## EXCERPTED TEXT
Remember when “budget” was such a grown-up word? I’m certainly not Dave Ramsey and the purpose of this blog is not to outline your budget, but, in today’s post, I do want to focus on one section of the beloved budget – stuff. Maybe you refer to this portion of your budget as “grocery” or “living.” Basically, I’m writing about that section of your budget that is needed, but not predetermined like your: mortgage, Internet, cell phone, insurance, etc. When it comes to buying food, drink, and other necessary items for your family, you decide how much is needed.
Ty and I have been in a variety of situations with varying income in the past 9 years. We’ve experienced selecting our own “stuff” budget with the purpose of saving extra. On the flip side (and most recently), we’ve also had to set up a budget based on expenses and then scrape together the rest to feed and clothe the family. Personal situations define a budget. Budgets are not one-size-fits-all. That being said, I’m not going to share numbers here. You might be curious to know how much our family spends on groceries every week to feed our family of 6 (especially after reading the last post on the Dr. Phil experiment), but I don’t want to cause anyone to stumble through the temptation of comparing. Just like we view simple living differently, our budgets reflect differently.

## PROVIDED MATERIAL
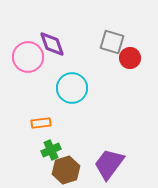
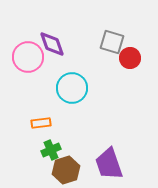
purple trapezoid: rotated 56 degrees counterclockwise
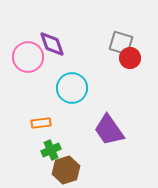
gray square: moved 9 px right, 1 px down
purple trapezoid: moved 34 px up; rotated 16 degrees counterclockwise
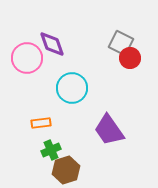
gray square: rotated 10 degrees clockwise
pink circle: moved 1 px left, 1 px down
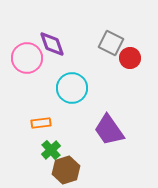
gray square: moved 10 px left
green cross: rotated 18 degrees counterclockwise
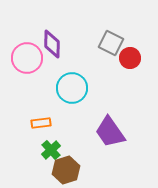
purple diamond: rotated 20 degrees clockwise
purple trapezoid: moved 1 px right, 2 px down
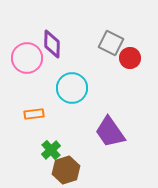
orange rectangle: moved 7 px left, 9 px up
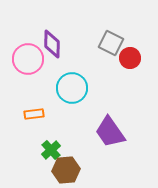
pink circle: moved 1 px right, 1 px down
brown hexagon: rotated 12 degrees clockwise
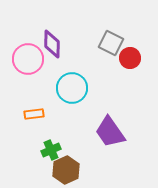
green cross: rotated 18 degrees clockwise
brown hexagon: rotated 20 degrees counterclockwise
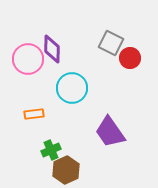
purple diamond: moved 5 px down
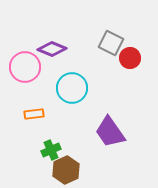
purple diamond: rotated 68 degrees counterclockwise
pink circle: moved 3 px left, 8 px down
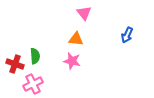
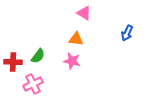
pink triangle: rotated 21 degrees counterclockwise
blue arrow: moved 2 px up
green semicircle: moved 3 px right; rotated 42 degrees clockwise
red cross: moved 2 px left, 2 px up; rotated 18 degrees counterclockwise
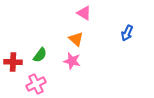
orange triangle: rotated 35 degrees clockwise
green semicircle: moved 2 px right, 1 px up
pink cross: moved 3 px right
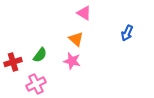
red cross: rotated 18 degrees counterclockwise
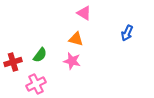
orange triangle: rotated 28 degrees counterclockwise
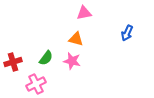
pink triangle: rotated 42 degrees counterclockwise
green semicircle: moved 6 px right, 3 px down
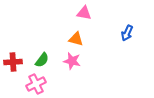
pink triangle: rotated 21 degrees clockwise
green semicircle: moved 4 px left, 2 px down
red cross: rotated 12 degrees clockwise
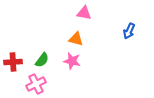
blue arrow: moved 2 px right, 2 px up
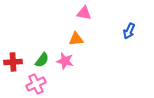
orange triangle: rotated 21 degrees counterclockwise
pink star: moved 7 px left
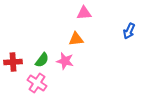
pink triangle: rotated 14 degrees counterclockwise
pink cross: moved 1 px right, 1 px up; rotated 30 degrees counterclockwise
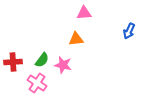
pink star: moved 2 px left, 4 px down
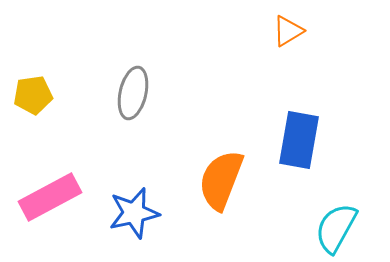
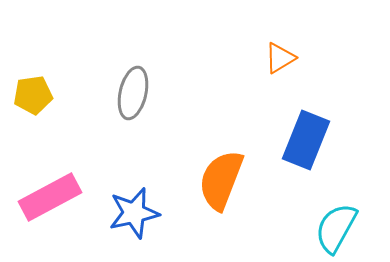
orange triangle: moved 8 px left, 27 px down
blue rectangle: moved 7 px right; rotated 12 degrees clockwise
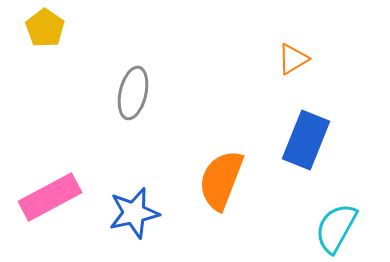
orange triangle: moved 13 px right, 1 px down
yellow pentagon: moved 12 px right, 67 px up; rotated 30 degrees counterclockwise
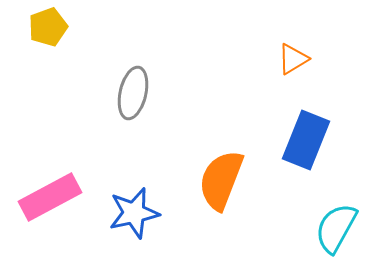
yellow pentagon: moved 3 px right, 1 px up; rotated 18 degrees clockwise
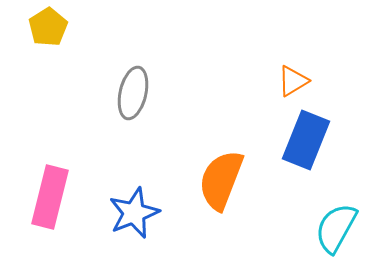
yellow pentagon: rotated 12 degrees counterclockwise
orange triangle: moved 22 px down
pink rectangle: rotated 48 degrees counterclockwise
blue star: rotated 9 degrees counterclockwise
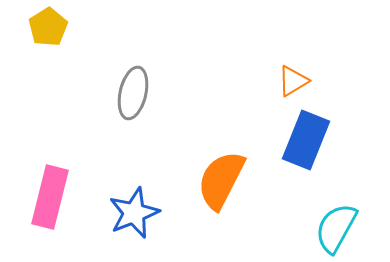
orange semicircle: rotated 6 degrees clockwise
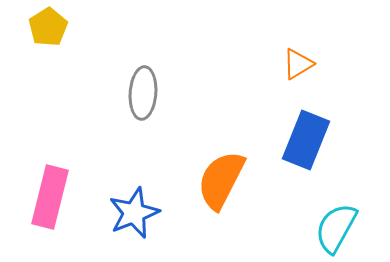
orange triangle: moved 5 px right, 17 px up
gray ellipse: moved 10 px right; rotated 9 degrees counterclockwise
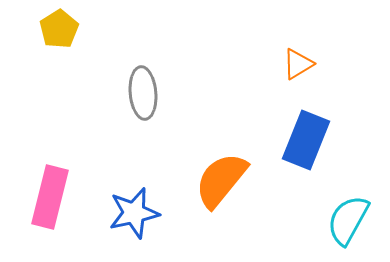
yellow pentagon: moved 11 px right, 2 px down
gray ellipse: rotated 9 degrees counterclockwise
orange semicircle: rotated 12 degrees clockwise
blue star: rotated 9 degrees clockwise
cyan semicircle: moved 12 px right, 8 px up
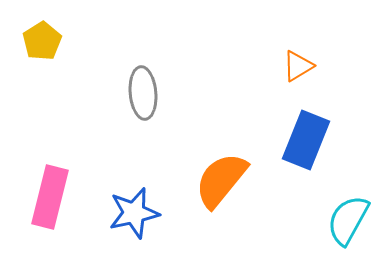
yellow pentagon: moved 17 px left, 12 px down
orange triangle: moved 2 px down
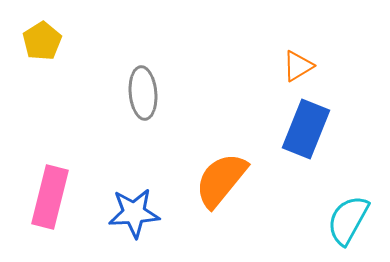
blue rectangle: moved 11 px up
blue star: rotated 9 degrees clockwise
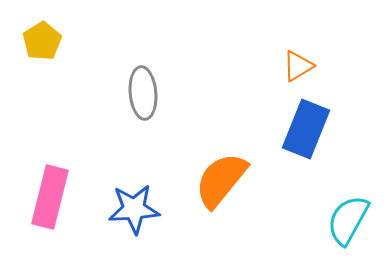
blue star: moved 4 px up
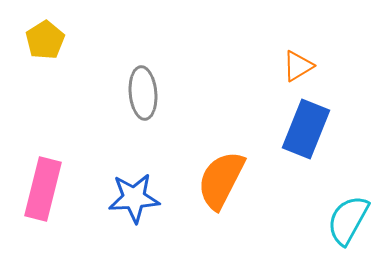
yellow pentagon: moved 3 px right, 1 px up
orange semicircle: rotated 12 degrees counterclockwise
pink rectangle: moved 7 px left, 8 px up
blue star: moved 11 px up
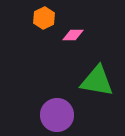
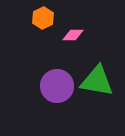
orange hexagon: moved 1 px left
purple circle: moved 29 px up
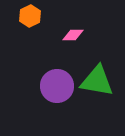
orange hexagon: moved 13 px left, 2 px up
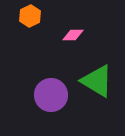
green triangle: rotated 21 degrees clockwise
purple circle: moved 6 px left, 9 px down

## WHAT IS ASKED
1. Transcribe the budgeting post, starting with "Ty and I have" and going on through "budgets reflect differently.".
2. Answer these questions using the budgeting post:
(a) What two names does the post suggest readers might use for the "stuff" portion of their budget?
(b) Over how many years have Ty and the writer experienced varying income?
(c) How many people are in the writer's family?

## THE ANSWERS
1.
Ty and I have been in a variety of situations with varying income in the past 9 years. We’ve experienced selecting our own “stuff” budget with the purpose of saving extra. On the flip side (and most recently), we’ve also had to set up a budget based on expenses and then scrape together the rest to feed and clothe the family. Personal situations define a budget. Budgets are not one-size-fits-all. That being said, I’m not going to share numbers here. You might be curious to know how much our family spends on groceries every week to feed our family of 6 (especially after reading the last post on the Dr. Phil experiment), but I don’t want to cause anyone to stumble through the temptation of comparing. Just like we view simple living differently, our budgets reflect differently.

2.
(a) "Grocery" or "living."
(b) 9 years.
(c) 6.